BART Officers to Wear Cameras

Transit agency ordered 160 of the devices from the TASER company.

The law enforcement equipment company TASER announced Tuesday morning it had sold 160 wearable video cameras to the Bay Area Rapid Transit police for between $700 and $1,000 each.  

The Axon Flex devices are lightweight cameras that can be clipped to a uniform or even attached to a pair of sunglasses.   

The device records what an officer sees -- though the officer can turn it off and on.  The officer cannot delete or otherwise edit a recording.

BART police have been at the center of several recent controversies, including the shooting deaths of Oscar Grant and Charles Hill.  

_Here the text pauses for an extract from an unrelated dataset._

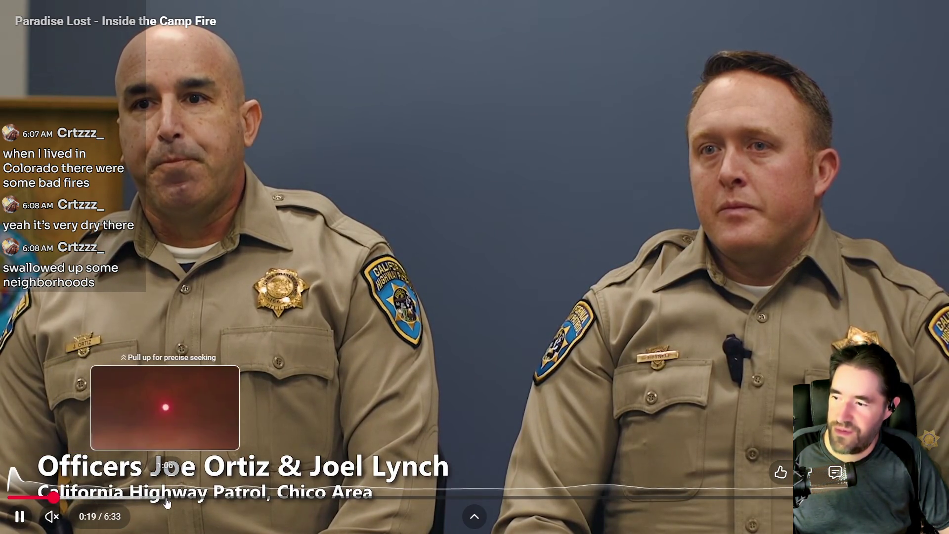
Skip the video ahead to the dashcam fire footage past two minutes
left_click(176, 498)
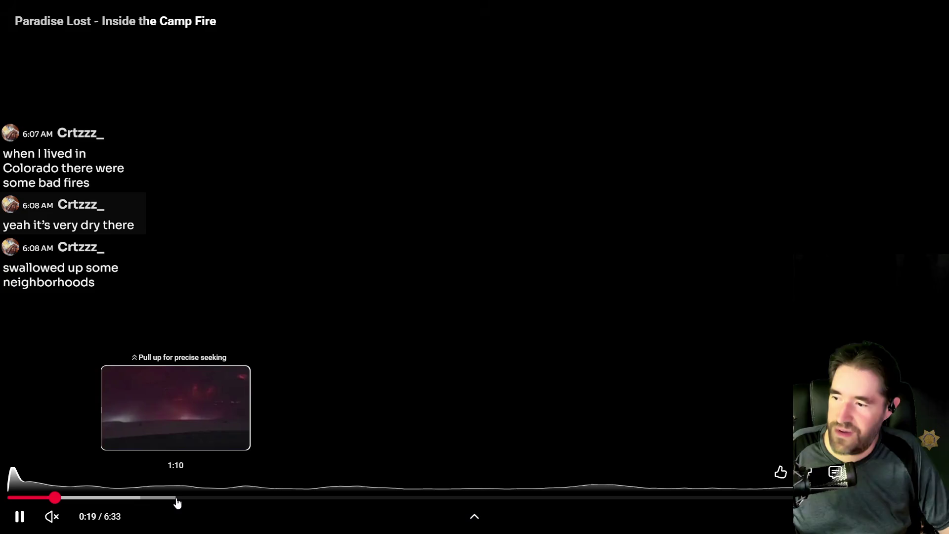
left_click_drag(176, 499, 230, 499)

The Grant shooting was caught on video by passengers using cell phones and other cameras and clearly showed BART officer Johannes Mesherle shooting the defenseless Grant.  

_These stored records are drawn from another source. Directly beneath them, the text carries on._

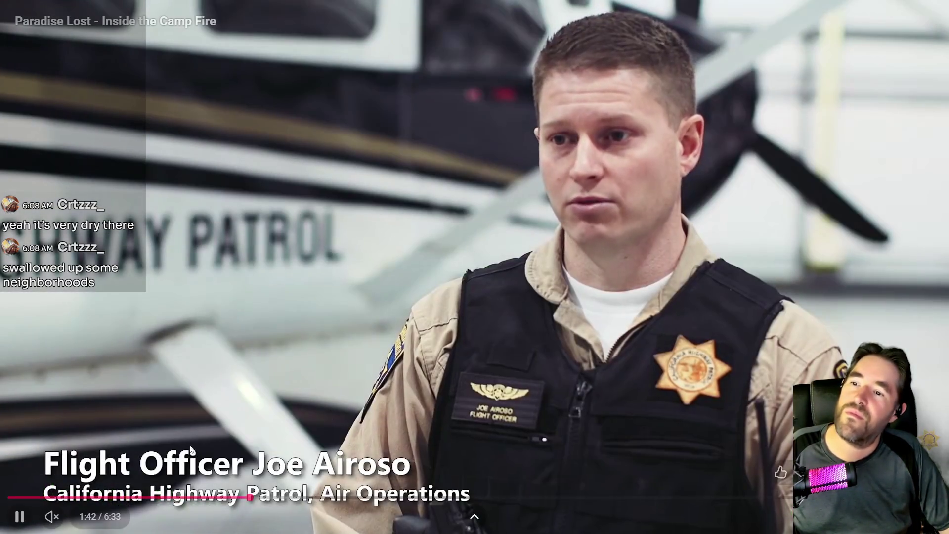
left_click(270, 498)
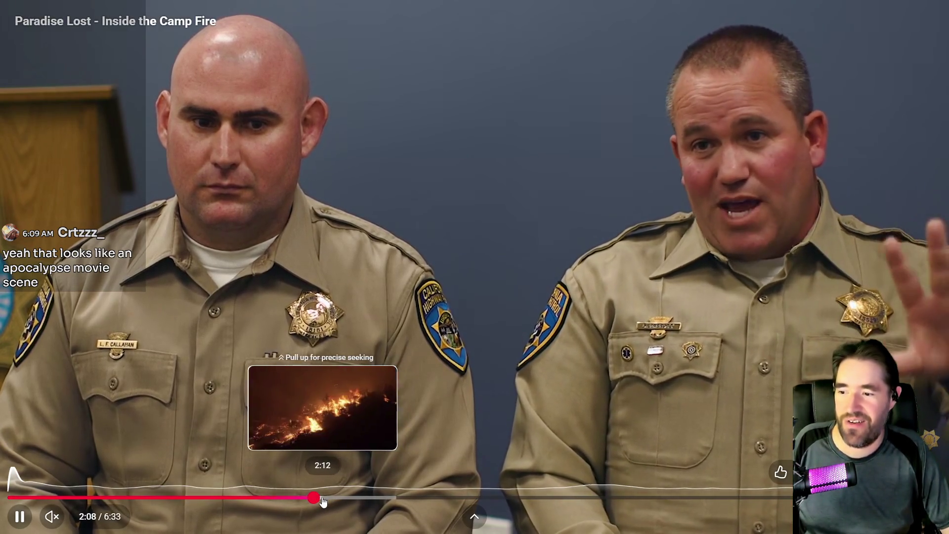
Skim the Camp Fire video from about 2:13 to around 5:01, then exit full screen
left_click(324, 502)
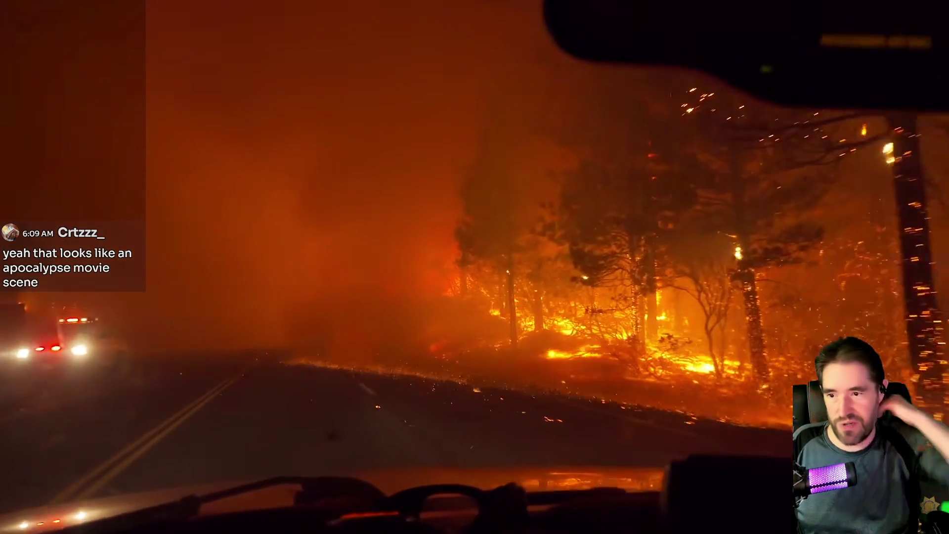
mouse_move(790, 302)
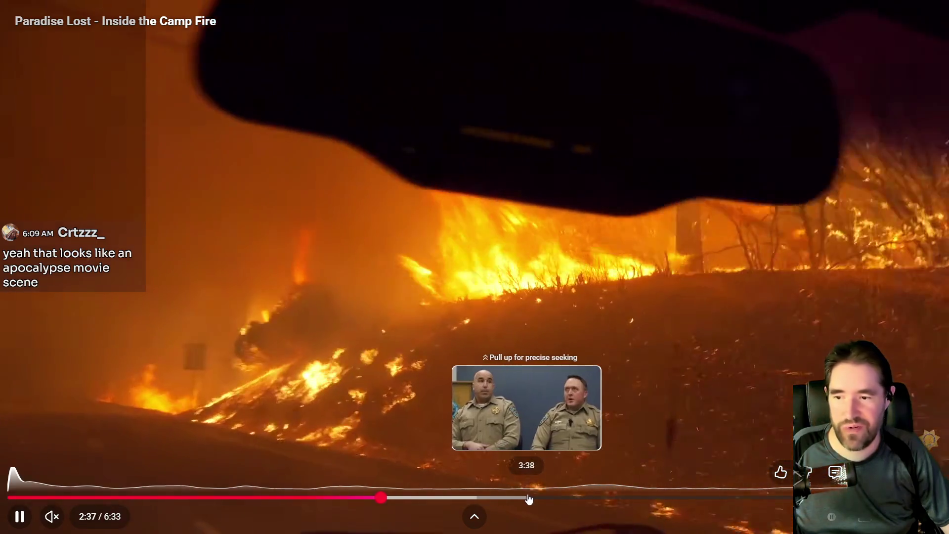
key("Right")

Video of the Hill shooting is much less clear. It was caught by security camera and much of the incident occurs off camera.  Video of the shooting can be seen on YouTube.

The new wearable cameras would have caught both incidents much more clearly, assuming the officers turned them on.   

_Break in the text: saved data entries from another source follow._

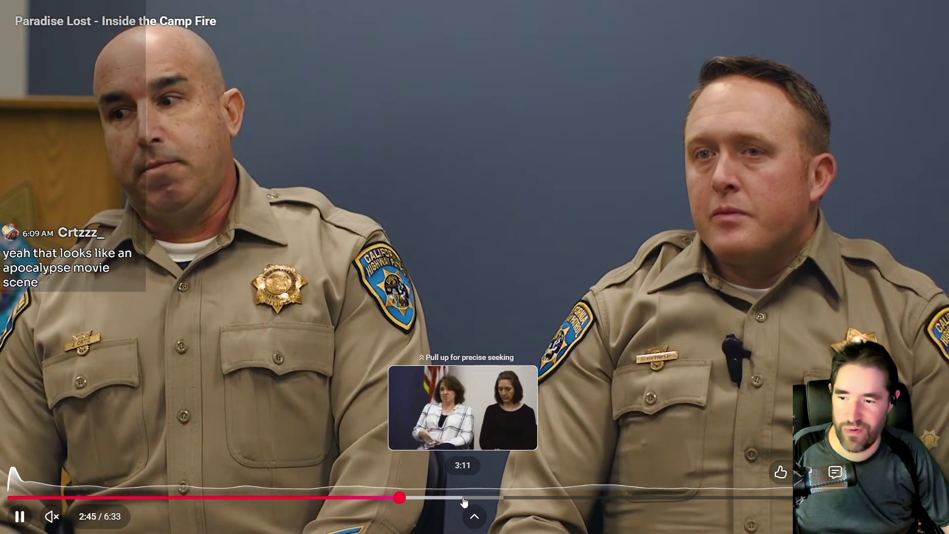
left_click(610, 498)
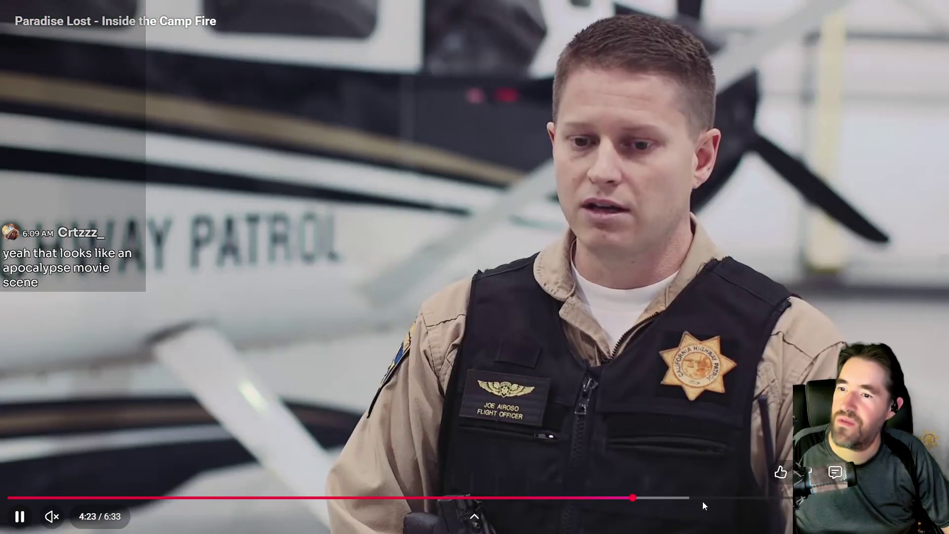
left_click(657, 498)
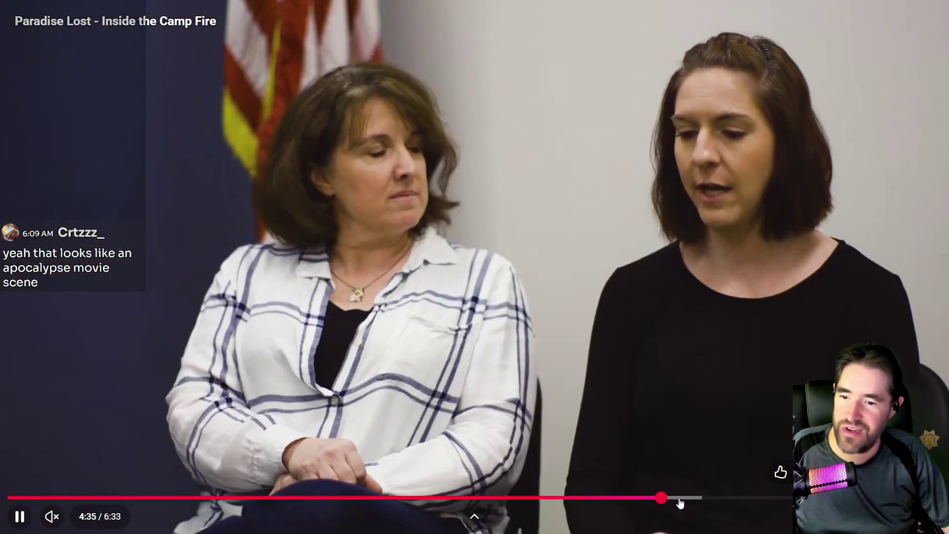
left_click(678, 498)
left_click_drag(684, 503, 895, 500)
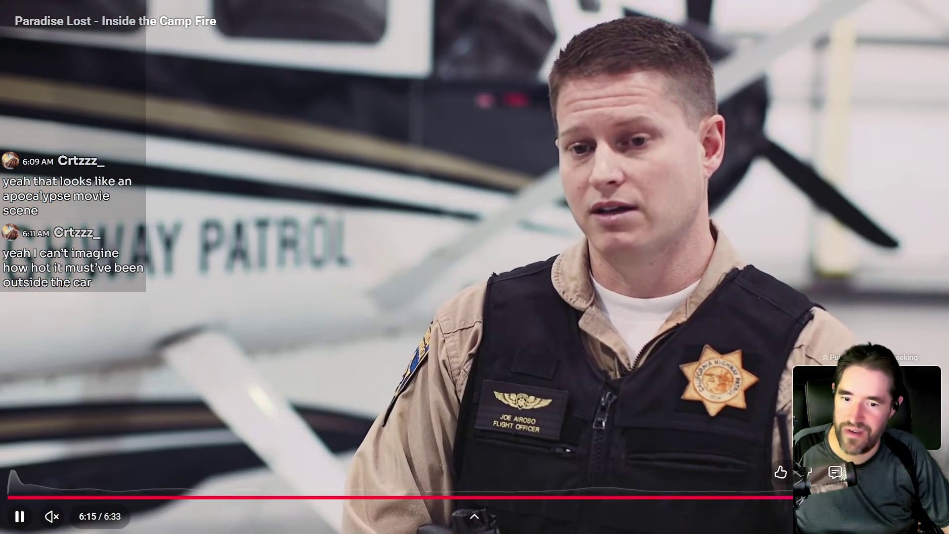
key("Escape")
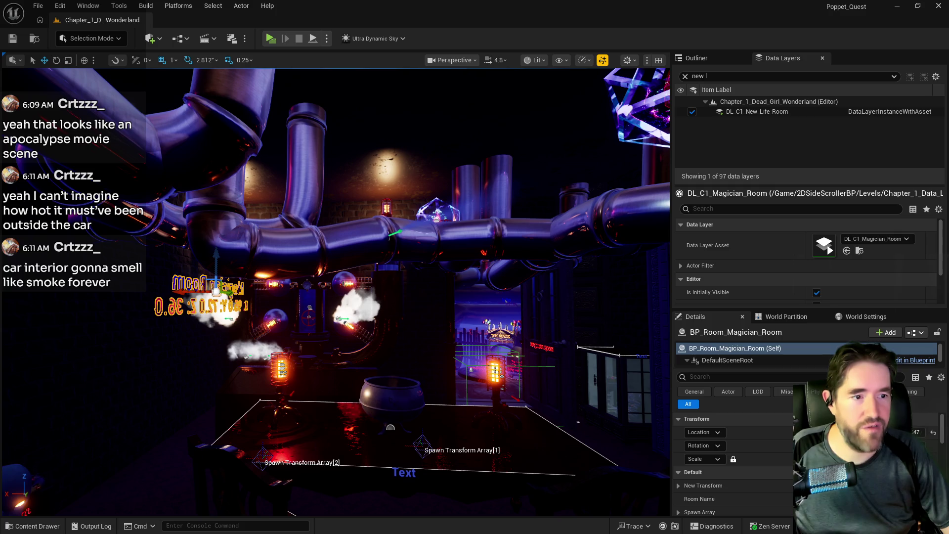
Watch the Camp Fire aftermath video full screen, then drag the YouTube results window back over Unreal
key("alt+Tab")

TASER CEO Rick Smith declined to speak about specific police agencies' reputations, but says most organizations see the cameras as a positive.  

"The chief of Fort Worth (Texas) says its an opportunity to be caught doing good" he said.

Agencies which record officers on video see far fewer civilian complaints -- both because the officers tend to be on their best behavior and because some civilians choose to drop their complaints when presented with video evidence.

"When something goes wrong, there's mistrust," Smith said. "Agencies can tell the community, 'Look, we will record everything so there is no doubt.'"

The Flex cameras are a newer version of cameras worn by the San Jose Police Department.  The new cameras can be upgraded to stream video live, meaning an administrator back at headquarters could watch his officers live as they patrolled.  

Smith points to emergencies like the San Bruno explosion or the 9/11 attacks, where the scope of the emergencies were not immediately clear to public safety leaders.  

"If the first officer can actually stream what's going on," says Smith, decisions can be made much quicker.

The streaming capabilities will be downloaded to the cameras in the next six months, according to TASER.  The signal will go from the camera to an officer's cell phone via Bluetooth and then to a server inside the police department.